*EXERCISE DESCRIPTION*. Update the material below by swapping every occurrence of "stimuli" for "cues" and keeping every other line the same. Leave the pictures out of your answer.
*** Opening of DATA RECORDS ***
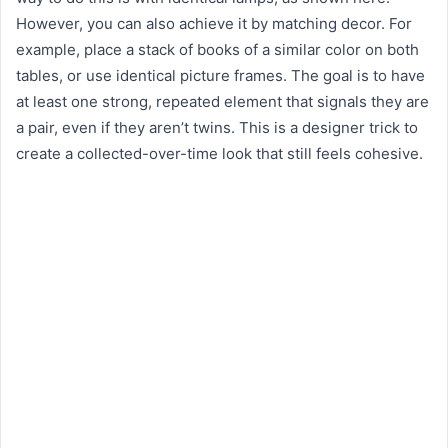
However, you can also achieve it by matching decor. For
example, place a stack of books of a similar color on both
tables, or use identical picture frames. The goal is to have
at least one strong, repeated element that signals they are
a pair, even if they aren’t twins. This is a designer trick to
create a collected-over-time look that still feels cohesive.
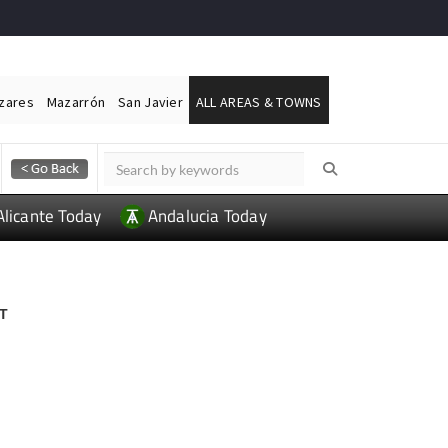
ázares
Mazarrón
San Javier
ALL AREAS & TOWNS
Alicante Today
Andalucia Today
T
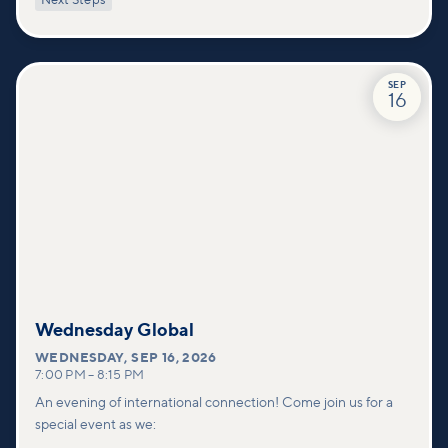
Next Steps
deeper connections within our community.
SEP
16
Wednesday Global
WEDNESDAY
,
SEP 16, 2026
7:00 PM
–
8:15 PM
An evening of international connection! Come join us for a
special event as we:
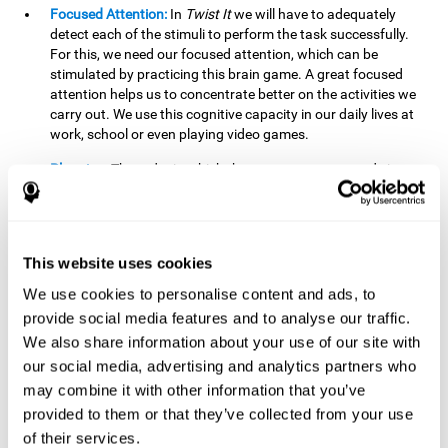
Focused Attention:
In
Twist It
we will have to adequately
detect each of the stimuli to perform the task successfully.
For this, we need our focused attention, which can be
stimulated by practicing this brain game. A great focused
attention helps us to concentrate better on the activities we
carry out. We use this cognitive capacity in our daily lives at
work, school or even playing video games.
Planning:
The order in which the movements are made is
important, as it helps us gain more points by doing more
combinations. To be able to do this, we need to organize our
moves by using a strategy to get a higher score. Planning is
fundamental in
Twist It
. Having this cognitive ability in good
This website uses cookies
shape can make it easier for us to organize ourselves in a
variety of situations. We often make use of our planning
We use cookies to personalise content and ads, to
ability when we organize our school or university work.
provide social media features and to analyse our traffic.
We also share information about your use of our site with
Visual Perception:
To unite the stimuli without making
mistakes, we will need to correctly distinguish the differences
our social media, advertising and analytics partners who
between them. This mind game stimulates our visual
may combine it with other information that you’ve
perception. A good visual perception allows us to correctly
provided to them or that they’ve collected from your use
interpret and distinguish the stimuli that surround us.
of their services.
*** Close of DATA RECORDS ***
*EXERCISE RESPONSE*.
However, you can also achieve it by matching decor. For
example, place a stack of books of a similar color on both
tables, or use identical picture frames. The goal is to have
at least one strong, repeated element that signals they are
a pair, even if they aren’t twins. This is a designer trick to
create a collected-over-time look that still feels cohesive.
ázares
Mazarrón
San Javier
ALL AREAS & TOWNS
Alicante Today
Andalucia Today
T
Next Steps
deeper connections within our community.
SEP
16
Wednesday Global
WEDNESDAY
,
SEP 16, 2026
7:00 PM
–
8:15 PM
An evening of international connection! Come join us for a
special event as we:
Focused Attention:
In
Twist It
we will have to adequately
detect each of the cues to perform the task successfully.
For this, we need our focused attention, which can be
stimulated by practicing this brain game. A great focused
attention helps us to concentrate better on the activities we
carry out. We use this cognitive capacity in our daily lives at
work, school or even playing video games.
Planning:
The order in which the movements are made is
important, as it helps us gain more points by doing more
combinations. To be able to do this, we need to organize our
moves by using a strategy to get a higher score. Planning is
fundamental in
Twist It
. Having this cognitive ability in good
This website uses cookies
shape can make it easier for us to organize ourselves in a
variety of situations. We often make use of our planning
We use cookies to personalise content and ads, to
ability when we organize our school or university work.
provide social media features and to analyse our traffic.
We also share information about your use of our site with
Visual Perception:
To unite the cues without making
mistakes, we will need to correctly distinguish the differences
our social media, advertising and analytics partners who
between them. This mind game stimulates our visual
may combine it with other information that you’ve
perception. A good visual perception allows us to correctly
provided to them or that they’ve collected from your use
interpret and distinguish the cues that surround us.
of their services.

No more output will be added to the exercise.